Sorpresivamente paró delante de la puerta el carruaje del castillo, del cual descendió la Sra. Brandys.

En las circunstancias en que sufríamos tanta incertidumbre -se recordaba la Hna. Nepomucena- nos alegramos de la visita de la presidente de nuestra Asociación y saludamos con respeto. Observaba con satisfacción, los locales ordenados, donde tampoco faltaban flores, ni follaje verde. La Sra. condesa deseaba tener un poco de tiempo para dialogar en común. La primera pregunta fue si verdaderamente no existía una salida para el trabajo en esta forma, con este número de Hermanas y con ayudantes ocasionales, todavía, en el año próximo.

La Hna. Margarita, y con ella, también nosotras explicábamos las causas y demostrábamos que en las circunstancias actuales y con un número tan grande de niños y con las escasez de locales nuestro trabajo en la Asociación, verdaderamente, era imposible. Si en Algersdorf consiguiésemos, por los menos tres Hermanas, el trabajo continuaría sin estorbo, por supuesto, en el caso si la Asociación -o el Obispado- resolviera la estrechez de lugar con ámbitos adicionales. Después de un largo silencio, la Sra. Brandys preguntó, preocupada, si las Hermanas de Algerdorf rechazaron definitivamente la posibilidad de ayudar a la Asociación en Maribor. La Hna. Margarita dijo que sí. La Sra. deseaba saber cómo transcurrió la conversación.
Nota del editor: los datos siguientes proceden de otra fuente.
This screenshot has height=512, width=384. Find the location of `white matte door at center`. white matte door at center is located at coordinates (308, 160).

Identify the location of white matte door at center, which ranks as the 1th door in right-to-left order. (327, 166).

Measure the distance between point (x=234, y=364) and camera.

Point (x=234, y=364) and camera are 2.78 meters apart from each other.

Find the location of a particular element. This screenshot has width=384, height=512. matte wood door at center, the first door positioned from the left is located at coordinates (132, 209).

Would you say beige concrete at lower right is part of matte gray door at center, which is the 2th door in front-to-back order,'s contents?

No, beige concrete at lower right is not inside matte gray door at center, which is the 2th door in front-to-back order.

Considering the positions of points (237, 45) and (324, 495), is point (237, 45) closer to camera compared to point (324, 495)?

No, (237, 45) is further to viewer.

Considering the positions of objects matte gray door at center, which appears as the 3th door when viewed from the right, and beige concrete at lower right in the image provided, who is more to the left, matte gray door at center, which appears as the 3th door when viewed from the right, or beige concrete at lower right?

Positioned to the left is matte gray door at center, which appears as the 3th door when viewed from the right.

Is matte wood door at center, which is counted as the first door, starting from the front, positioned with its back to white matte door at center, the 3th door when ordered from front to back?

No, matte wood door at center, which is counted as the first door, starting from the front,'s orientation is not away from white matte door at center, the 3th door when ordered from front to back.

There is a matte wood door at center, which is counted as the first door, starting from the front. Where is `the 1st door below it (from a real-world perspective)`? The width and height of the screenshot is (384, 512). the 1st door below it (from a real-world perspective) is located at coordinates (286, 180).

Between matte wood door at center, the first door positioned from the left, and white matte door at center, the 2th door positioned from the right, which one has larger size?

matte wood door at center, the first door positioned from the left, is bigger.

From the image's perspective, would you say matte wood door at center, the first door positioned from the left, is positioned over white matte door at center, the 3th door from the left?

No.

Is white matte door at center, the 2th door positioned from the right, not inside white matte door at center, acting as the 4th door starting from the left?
Probaríamos, en el caso, con una nueva petición para ayuda a las Hermanas, a nosotras tan necesarias.

Finalmente aclaró la Hna. Margarita diciendo que la causa verdadera consistía en el hecho de que Algersdorf no tenía hermanas necesarias que podría sacar de su trabajo para darlo a Maribor, por eso no tenía sentido el molestar más con petición; porque ya la superiora había contestado definitivamente. Tampoco más tarde se había podido hablar de todo esto. Y dijo: "Pienso dirigirme al Obispo de Graz, Zwerger, del cual depende el convento de Algersdorf", y agregó "Es verdad que en Algersdorf existen dificultades por el momento, algunas son intensas, por lo que se comprende que para nuestros asuntos haya menos comprensión.

Después de un prolongado silencio la condesa Brandys preguntó si en Maribor estábamos, quizás, desconformes. Casi unánimemente afirmamos que nos gustaba estar en ese lugar y que el trabajo por el cual habíamos sido llamadas nos hacía verdaderamente felices. La única causa era que para el número de Hermanas había mucho trabajo y que nuevas de ayuda no había, lo que nos preocupaba, como la Asociación lo comprendería.

La conversación se terminó sin resolverse nuestra difícil situación. Como la Sra. presidente deseaba hablar con nuestra superiora personalmente, nos despedimos. Sospechamos que se trataba de un asunto serio, por eso nos arrodillamos delante de nuestro altar recitando un rosario en honor de la Divina Providencia.

De vuelta entre nosotras, la M. Margarita parecía muy cambiada. Tuvimos la impresión de que hasta el momento ninguna preocupación se había impreso en sus pacíficas fracciones.

Antes de la oración de la noche nos dirigió sólo pocas palabras, nos pidió encomendar en la misa de la mañana fervorosamente este gran asunto nuestro; nos dijo que esta vez ella no iría a misa con nosotras porque iba a ver a un Padre Jesuita; luego iría a algún otro lugar, y que por eso probablemente no volvería pronto.